FRAGMENTO DE PÁGINA:
%%

3 de febrero de 2018

La mediocridad de lo forzado frente a la genialidad de lo auténtico, o el misterio creativo de Manet.



Manet fue uno de los pintores más brillantes de la historia a la vez que, sin embargo, el menos popular de los genios de su tiempo. Menos popular porque a su pintura le seguiría muy pronto la mayor transformación artística en la historia del Arte: el Impresionismo y el Postimpresionismo. Unas tendencias artísticas que fueron más atractivas, incluso tiempo después, en el poco exigente estético siglo XX. Tal vez también porque el pintor se situaría entre la tradición y la modernidad. Sin embargo, su Arte prosperaría. Es, seguramente, uno de los mejores pintores de la historia luego de los grandes genios renacentistas y barrocos. Nacería demasiado tarde, posiblemente habría sido -de haber nacido en el siglo XVII- el pintor barroco francés más pasional de los grandes barrocos de su país. Pero vivió en pleno siglo XIX, cuando el Arte luchaba por encontrar otras formas de poder reflejar la luz en un lienzo artístico. También cuando la sociedad deseaba más sosiego y calma, o cuando el ser humano empezaba a querer tener más protagonismo estético que el claroscuro desolado que sus lienzos propiciaban. Así que cuando Manet (1832-1883) se asombrase mirando las obras maestras del Arte clásico, descubriría el sentido poderoso de lo que para él era pintar una obra. Ni el Romanticismo, esa fuerza arrolladora que por entonces atrajese la sensibilidad de un mundo relajado, ni el Clasicismo, la siempre efectiva tendencia más aplaudida por el público, asombraron al joven Manet. Para cuando Manet comienza a frecuentar el estudio de Delacroix, uno de los grandes pintores románticos de Francia, éste le recomienda copiar a Rubens, al dios de la pintura barroca, al maestro más excelso que el Arte hubiera dado en la historia.

%%

OBJETIVO DE LA TAREA: Prosigue el texto sobre Manet a partir de su última oración.

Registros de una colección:
%%

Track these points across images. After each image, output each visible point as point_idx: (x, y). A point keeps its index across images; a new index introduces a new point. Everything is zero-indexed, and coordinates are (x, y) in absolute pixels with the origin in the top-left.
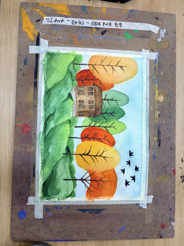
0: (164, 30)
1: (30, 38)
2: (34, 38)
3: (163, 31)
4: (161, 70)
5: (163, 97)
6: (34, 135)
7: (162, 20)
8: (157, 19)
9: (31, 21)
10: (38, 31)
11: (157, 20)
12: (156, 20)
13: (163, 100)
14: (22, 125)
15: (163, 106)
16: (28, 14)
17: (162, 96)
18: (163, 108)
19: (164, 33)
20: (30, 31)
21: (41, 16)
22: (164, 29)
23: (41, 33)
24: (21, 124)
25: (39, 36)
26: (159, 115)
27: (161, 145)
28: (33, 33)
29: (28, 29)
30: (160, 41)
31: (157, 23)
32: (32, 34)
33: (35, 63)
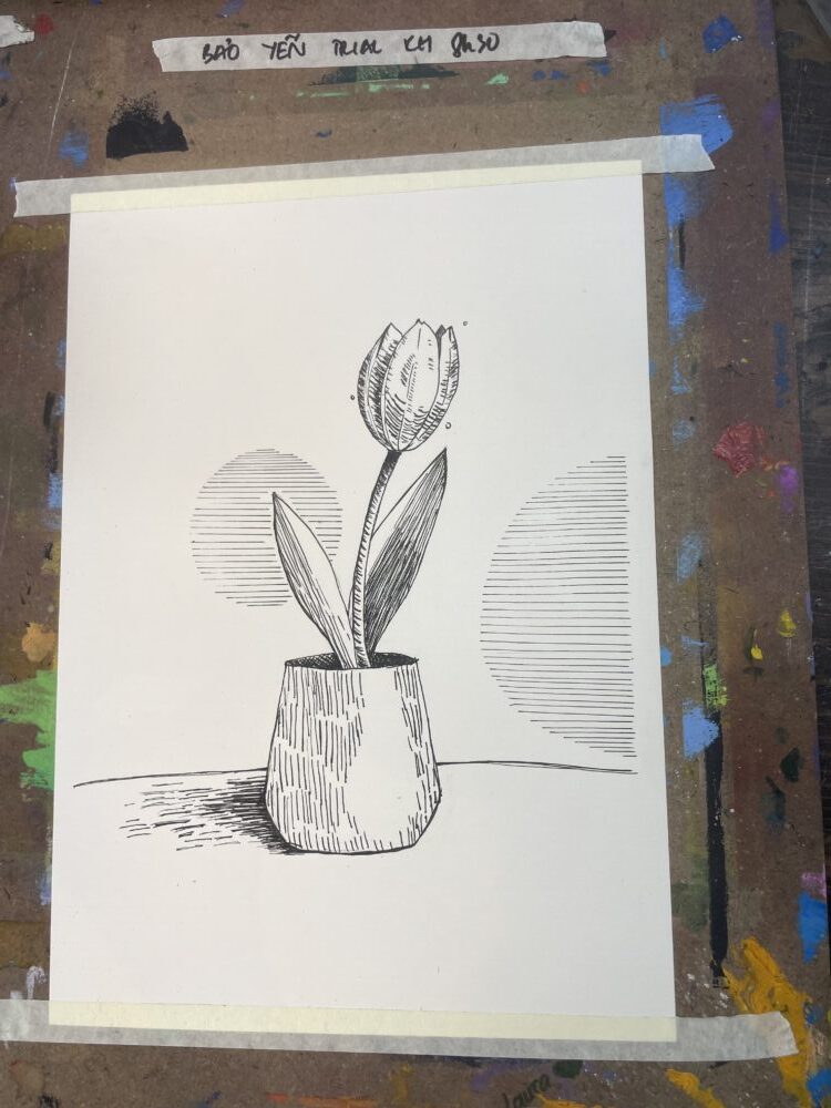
1: (762, 953)
2: (741, 954)
4: (30, 799)
5: (25, 649)
6: (697, 417)
7: (18, 1097)
8: (48, 1100)
10: (722, 995)
11: (48, 1093)
12: (55, 1091)
13: (26, 632)
14: (763, 462)
15: (23, 603)
16: (784, 1093)
17: (32, 658)
18: (29, 593)
20: (770, 995)
21: (710, 1090)
23: (707, 985)
24: (769, 468)
25: (712, 965)
26: (48, 555)
27: (42, 403)
28: (748, 978)
30: (32, 968)
31: (45, 1075)
32: (753, 977)
33: (724, 806)
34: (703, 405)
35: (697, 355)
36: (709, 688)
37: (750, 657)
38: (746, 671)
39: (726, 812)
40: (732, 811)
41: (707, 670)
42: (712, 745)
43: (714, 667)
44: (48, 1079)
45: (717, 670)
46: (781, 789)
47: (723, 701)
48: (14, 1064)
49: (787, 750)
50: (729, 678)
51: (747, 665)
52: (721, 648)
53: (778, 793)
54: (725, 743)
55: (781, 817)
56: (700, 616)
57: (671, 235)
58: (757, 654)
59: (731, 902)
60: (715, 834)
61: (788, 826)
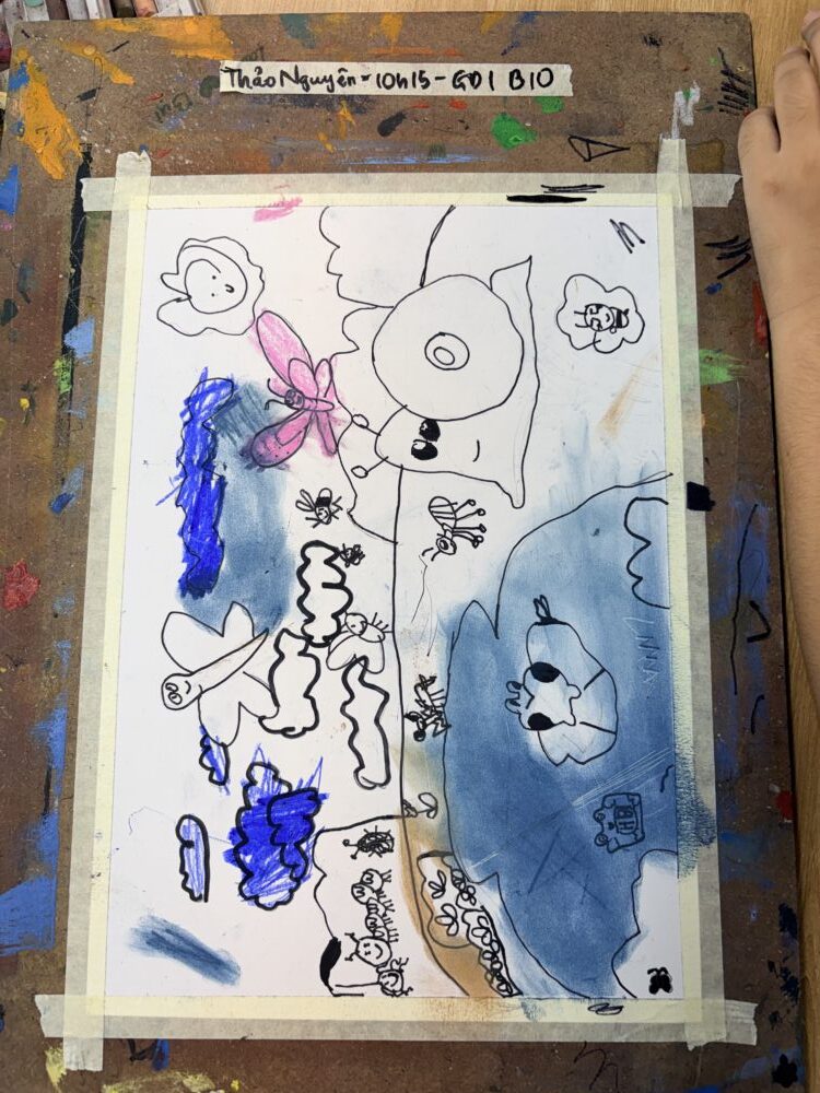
0: (692, 91)
1: (50, 170)
2: (67, 169)
3: (687, 95)
6: (50, 617)
7: (682, 44)
8: (654, 42)
9: (54, 99)
10: (85, 139)
11: (655, 48)
12: (648, 49)
16: (47, 73)
19: (696, 108)
20: (48, 140)
21: (103, 72)
22: (691, 85)
23: (96, 145)
25: (91, 159)
28: (64, 151)
29: (42, 133)
31: (657, 61)
33: (67, 280)
34: (44, 628)
35: (45, 678)
36: (68, 374)
37: (32, 401)
38: (35, 389)
39: (65, 276)
40: (61, 276)
41: (68, 390)
42: (70, 328)
43: (62, 392)
44: (656, 58)
45: (59, 389)
46: (19, 294)
47: (58, 364)
48: (686, 69)
49: (10, 325)
50: (50, 382)
51: (34, 393)
52: (53, 409)
53: (22, 290)
54: (61, 329)
55: (23, 273)
56: (68, 435)
57: (56, 803)
58: (25, 402)
59: (71, 207)
60: (77, 259)
61: (18, 265)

%%

ESPACIO DE RESPUESTA:
En el año 1859 Manet se decide a componer una obra al ver uno de los paisajes del maestro flamenco. Pintaría su obra La pesca (1861) en homenaje a Rubens, pero, también a Tiziano a Lorena a Velázquez o Pissarro. Es decir, que no fue una obra original y personal de Manet, solo un compuesto inspirado de otros antes que él. Cuando el pintor decide dejar de ser guiado por nadie y descubrir su propio sentido artístico, sin complejos, alcanzaría su grandeza. Es uno de los creadores más extraordinarios porque pintaría siempre lo que pensaba que debía pintar desde la sinceridad más intuitiva de su genio. Algo que, sin embargo, no demostró hacer  en La pesca. Pensaría además que el clasicismo mejor conseguido en la historia no había sido el de Rubens sino el de Velázquez. Sin embargo, habría tal vez  una razón personal para componer esa infame obra. En La pesca están retratados Manet y su prometida Suzanne. Ambos están retratados como una pareja circunspecta y cariñosa, esa misma pareja que Rubens compusiera de sí mismo y de su joven esposa Helena siglos antes. Manet adquirió ese compromiso amoroso forzado por una sociedad excesivamente moralista y rigurosa. Es decir, no estaba reflejando en su obra un amor tan apasionado por su esposa. La conoció cuando él tenía diecisiete años y ella, con diecinueve, era la profesora de piano que su padre le impusiera. La efímera pasión adolescente llevaría luego al autoengaño. Manet, que se casó con Suzanne al morir su padre, nunca acabaría de encontrar el amor que a veces retratase en sus cuadros, salvo en la idealización inalcanzable y seductora de su cuñada, también pintora, Berthe Morisot.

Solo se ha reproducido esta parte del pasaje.